LIB 401: Visionary Thinkers: Yuri Kochiyama and Grace Lee Boggs
A variable topics course that focuses on the life and work of Yuri Kochiyama and Grace Lee Boggs, significant contributors to the American mosaic and thereby the Unites States’ vision of diversity. Kochiyama and Lee Boggs are key figures to locating Asian Americans within the civil rights movement.
DS 350: Social Media in Culture
An examination of social media’s role in shaping individuals and communities. Students evaluate how social media platforms express political, social, and cultural power. Students analyze how social media expands and limits conversations on issues concerning race, gender, sexuality, and diaspora.
ITC 100: Introduction to Intercultural Competence and Communication
To introduce students to the concept of cultural competence [the ability to interact effectively with people of different cultures], diversity [race, ethnicity, gender, sexual orientation, socio-economic status, age, physical abilities, religious beliefs, political beliefs, or other ideologies] and culture [the set of shared attitudes, values, goals, and practices that characterizes a group] from historical, political and sociological perspectives.
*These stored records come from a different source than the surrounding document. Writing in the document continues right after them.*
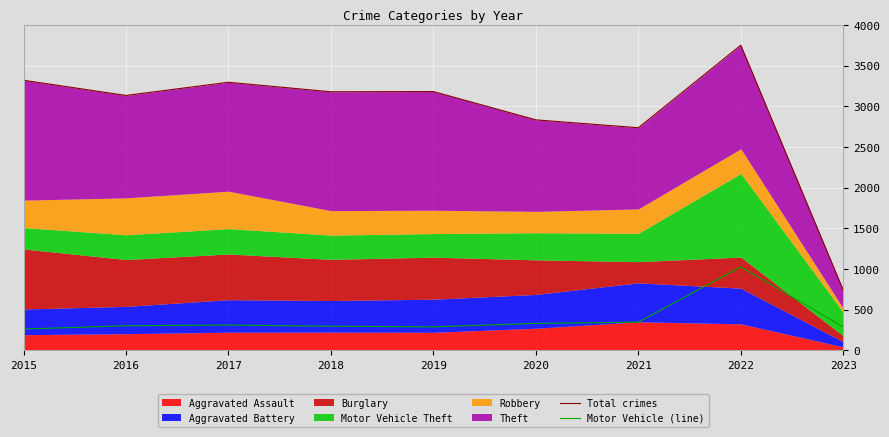

The Motor Vehicle (line) series shows 74 at 2018. True or false?

False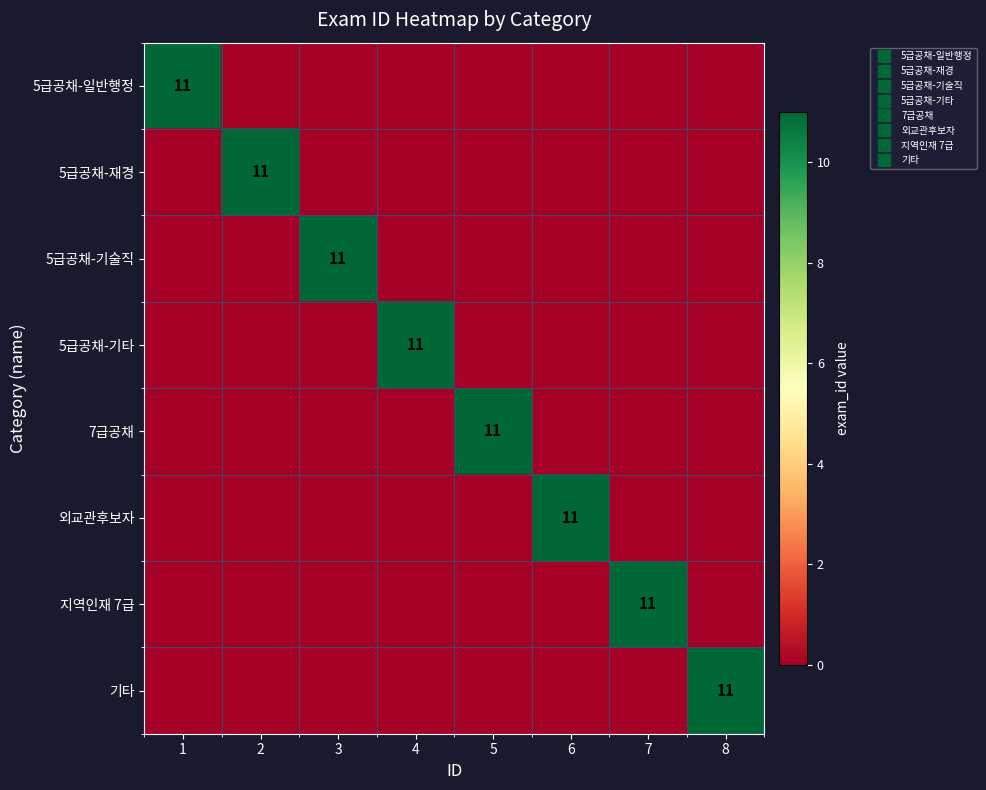

Is the value of 기타 at 8 greater than the value of 5급공채-재경 at 5?

Yes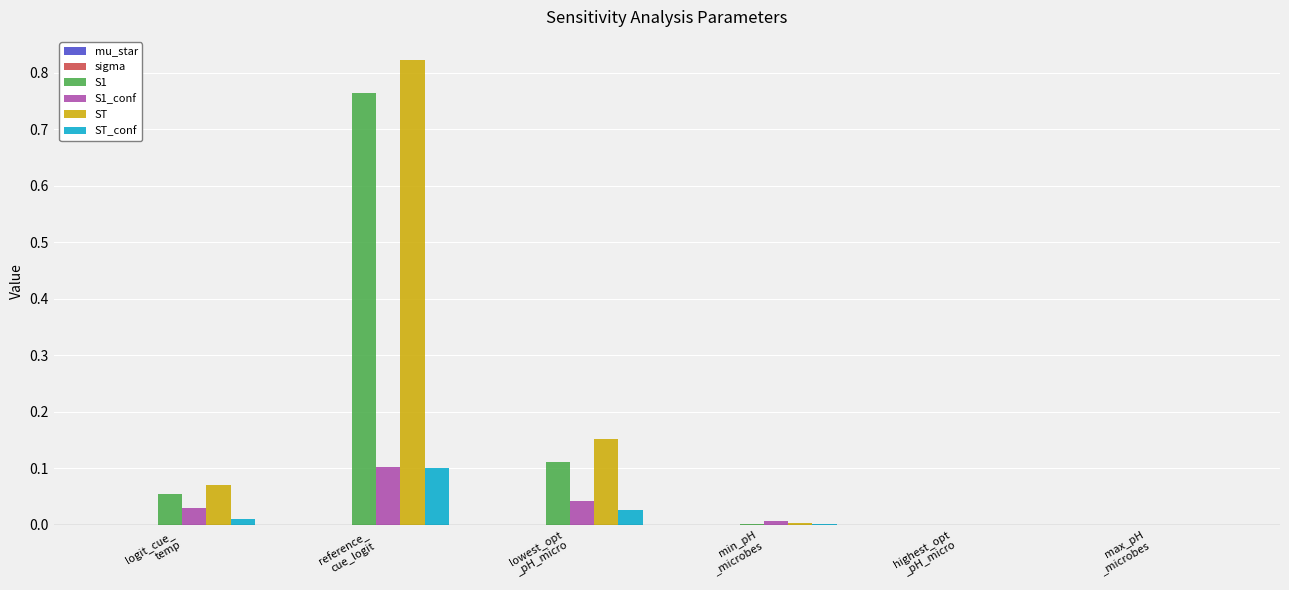

Does the chart contain stacked bars?

No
The United States is an excellent system for such an endeavor as it has a high degree of variation in cultures [based upon regional, ethnic, racial, and historical differences]. The definition of diversity is itself based upon the different groups that exist within the US. Thus the United States will serve as our laboratory for teaching the skill set needed for cultural competence.
This course is also an introduction to the topic of intercultural communication. Intercultural communication is communication that occurs between individuals and entities that are culturally unalike, and is grounded within key historical, political, organizational, and interpersonal contexts that shape our individual interaction with people from different cultures. Americans are challenged to practice intercultural communication every day. We communicate one way within our homes and neighborhoods, another at school or work, still others in our places of worship, while taking public transportation, while at play. Understanding that we do this and how to do it well are valuable skills that will support students in being culturally competent.